BEGIN EXTRACTED ENTRIES

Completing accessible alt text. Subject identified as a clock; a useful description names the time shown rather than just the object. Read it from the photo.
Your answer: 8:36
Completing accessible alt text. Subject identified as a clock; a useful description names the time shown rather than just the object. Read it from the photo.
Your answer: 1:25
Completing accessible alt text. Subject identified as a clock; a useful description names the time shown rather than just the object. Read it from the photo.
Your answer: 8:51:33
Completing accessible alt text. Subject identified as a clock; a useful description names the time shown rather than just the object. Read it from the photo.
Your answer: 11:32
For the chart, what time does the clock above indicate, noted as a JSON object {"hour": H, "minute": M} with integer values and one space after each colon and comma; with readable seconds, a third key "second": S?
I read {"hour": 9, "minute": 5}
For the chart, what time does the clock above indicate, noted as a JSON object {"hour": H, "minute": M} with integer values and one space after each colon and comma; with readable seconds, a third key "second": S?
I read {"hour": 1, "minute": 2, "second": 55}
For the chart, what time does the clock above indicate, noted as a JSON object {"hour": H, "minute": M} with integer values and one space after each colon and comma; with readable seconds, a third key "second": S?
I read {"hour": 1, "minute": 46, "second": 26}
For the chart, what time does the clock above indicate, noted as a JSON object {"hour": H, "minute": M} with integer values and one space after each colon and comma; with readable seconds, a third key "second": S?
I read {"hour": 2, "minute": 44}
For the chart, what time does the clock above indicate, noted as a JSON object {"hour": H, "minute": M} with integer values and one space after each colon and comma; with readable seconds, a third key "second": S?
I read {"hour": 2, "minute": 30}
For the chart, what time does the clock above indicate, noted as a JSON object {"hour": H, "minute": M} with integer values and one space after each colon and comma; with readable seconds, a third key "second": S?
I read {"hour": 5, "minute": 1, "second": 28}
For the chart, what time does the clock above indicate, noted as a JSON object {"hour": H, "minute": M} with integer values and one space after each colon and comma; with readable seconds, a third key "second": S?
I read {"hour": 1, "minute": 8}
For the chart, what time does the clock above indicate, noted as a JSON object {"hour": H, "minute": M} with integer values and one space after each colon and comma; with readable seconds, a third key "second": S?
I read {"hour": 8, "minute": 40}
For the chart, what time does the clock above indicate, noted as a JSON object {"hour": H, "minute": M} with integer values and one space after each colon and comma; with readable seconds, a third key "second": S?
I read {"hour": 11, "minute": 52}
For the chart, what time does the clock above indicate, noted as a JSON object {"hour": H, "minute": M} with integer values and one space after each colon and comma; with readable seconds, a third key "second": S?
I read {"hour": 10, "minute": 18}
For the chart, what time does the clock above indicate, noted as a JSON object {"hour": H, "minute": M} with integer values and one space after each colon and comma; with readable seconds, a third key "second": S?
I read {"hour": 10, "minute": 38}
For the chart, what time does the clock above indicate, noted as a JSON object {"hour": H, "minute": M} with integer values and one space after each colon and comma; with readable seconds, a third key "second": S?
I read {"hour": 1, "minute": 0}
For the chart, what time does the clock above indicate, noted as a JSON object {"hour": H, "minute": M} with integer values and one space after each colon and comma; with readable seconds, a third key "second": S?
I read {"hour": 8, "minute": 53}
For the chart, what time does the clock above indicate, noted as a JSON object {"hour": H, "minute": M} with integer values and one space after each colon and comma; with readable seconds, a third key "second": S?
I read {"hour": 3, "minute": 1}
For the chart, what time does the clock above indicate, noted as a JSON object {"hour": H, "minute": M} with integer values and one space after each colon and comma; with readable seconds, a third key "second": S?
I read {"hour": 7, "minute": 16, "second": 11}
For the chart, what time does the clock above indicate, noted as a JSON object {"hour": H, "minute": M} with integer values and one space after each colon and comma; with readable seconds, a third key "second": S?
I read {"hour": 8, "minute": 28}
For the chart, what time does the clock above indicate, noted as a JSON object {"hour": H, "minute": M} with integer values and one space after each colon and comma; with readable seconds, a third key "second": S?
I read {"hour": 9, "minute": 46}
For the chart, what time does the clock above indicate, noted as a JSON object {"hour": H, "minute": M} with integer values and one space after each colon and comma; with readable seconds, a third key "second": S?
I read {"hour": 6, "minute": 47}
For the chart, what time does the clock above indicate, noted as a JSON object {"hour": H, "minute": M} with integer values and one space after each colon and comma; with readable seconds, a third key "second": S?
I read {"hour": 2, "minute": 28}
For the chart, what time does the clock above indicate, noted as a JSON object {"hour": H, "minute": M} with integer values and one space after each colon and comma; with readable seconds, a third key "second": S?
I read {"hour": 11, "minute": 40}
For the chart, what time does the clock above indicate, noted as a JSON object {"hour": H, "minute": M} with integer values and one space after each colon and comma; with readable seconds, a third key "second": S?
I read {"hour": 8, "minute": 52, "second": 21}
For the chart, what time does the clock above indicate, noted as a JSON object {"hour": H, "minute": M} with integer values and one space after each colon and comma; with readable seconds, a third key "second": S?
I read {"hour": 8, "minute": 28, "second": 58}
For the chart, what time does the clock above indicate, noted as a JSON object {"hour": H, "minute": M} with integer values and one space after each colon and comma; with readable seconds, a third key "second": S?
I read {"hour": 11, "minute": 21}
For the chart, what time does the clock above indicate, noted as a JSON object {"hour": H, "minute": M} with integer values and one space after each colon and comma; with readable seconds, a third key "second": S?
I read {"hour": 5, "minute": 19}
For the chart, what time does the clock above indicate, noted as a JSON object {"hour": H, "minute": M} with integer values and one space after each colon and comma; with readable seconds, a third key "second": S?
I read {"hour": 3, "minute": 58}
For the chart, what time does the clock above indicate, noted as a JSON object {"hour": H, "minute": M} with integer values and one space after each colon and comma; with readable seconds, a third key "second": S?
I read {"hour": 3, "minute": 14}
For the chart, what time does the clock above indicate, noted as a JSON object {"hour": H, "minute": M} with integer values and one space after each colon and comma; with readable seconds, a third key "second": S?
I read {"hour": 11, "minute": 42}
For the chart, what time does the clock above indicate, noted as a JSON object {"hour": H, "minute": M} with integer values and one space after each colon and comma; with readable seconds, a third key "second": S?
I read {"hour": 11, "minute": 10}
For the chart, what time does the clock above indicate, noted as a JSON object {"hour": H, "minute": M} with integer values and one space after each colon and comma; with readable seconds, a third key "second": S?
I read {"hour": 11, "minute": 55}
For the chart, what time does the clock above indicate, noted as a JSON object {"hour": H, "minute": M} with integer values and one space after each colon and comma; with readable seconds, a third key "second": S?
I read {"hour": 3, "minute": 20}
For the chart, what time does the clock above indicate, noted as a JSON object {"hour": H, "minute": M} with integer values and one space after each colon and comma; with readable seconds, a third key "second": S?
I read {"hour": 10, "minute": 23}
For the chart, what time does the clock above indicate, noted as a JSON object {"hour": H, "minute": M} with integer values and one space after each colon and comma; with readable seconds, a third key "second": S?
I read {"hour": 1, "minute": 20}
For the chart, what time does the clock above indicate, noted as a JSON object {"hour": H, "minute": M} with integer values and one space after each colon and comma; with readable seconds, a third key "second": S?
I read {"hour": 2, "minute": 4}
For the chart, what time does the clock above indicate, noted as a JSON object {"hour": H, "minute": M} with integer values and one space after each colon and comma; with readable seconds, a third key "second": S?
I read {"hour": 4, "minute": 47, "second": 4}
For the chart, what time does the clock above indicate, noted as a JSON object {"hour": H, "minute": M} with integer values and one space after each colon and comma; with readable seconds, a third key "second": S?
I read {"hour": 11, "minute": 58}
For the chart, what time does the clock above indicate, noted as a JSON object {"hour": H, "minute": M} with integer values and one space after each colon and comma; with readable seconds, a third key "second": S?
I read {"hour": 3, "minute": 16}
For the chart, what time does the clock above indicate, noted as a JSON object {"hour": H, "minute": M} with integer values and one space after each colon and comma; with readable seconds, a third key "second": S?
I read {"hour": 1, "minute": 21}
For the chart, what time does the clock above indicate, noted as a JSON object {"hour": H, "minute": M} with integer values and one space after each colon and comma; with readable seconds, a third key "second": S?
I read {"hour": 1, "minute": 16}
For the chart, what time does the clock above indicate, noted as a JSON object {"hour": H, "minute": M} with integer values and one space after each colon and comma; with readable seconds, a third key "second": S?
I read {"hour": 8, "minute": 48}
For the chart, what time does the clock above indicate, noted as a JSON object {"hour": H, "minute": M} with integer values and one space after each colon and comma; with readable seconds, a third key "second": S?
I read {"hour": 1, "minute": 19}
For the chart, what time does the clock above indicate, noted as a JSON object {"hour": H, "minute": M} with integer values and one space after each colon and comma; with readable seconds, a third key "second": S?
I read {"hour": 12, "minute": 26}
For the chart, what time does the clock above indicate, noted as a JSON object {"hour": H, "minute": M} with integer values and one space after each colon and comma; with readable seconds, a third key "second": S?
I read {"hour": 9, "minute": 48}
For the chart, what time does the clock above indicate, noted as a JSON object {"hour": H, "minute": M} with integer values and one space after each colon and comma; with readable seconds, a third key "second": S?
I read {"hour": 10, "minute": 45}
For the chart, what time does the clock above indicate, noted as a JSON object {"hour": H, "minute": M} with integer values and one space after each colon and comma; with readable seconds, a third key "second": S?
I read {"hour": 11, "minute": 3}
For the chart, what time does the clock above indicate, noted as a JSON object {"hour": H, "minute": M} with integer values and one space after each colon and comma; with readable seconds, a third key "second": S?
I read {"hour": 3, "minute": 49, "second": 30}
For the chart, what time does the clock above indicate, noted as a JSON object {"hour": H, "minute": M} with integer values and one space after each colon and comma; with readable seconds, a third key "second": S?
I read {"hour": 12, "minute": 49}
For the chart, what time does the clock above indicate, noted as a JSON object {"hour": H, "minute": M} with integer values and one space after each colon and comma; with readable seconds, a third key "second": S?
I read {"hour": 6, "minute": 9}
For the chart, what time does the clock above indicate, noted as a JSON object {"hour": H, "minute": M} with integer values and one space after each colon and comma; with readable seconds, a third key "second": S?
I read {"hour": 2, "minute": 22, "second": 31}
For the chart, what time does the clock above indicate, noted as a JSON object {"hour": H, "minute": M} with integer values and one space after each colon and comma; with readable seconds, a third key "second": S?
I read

END EXTRACTED ENTRIES

# TASK PROMPT
Count the lines in the records above that contain the string "answer". Reply with that number only.

# THE SOLUTION
4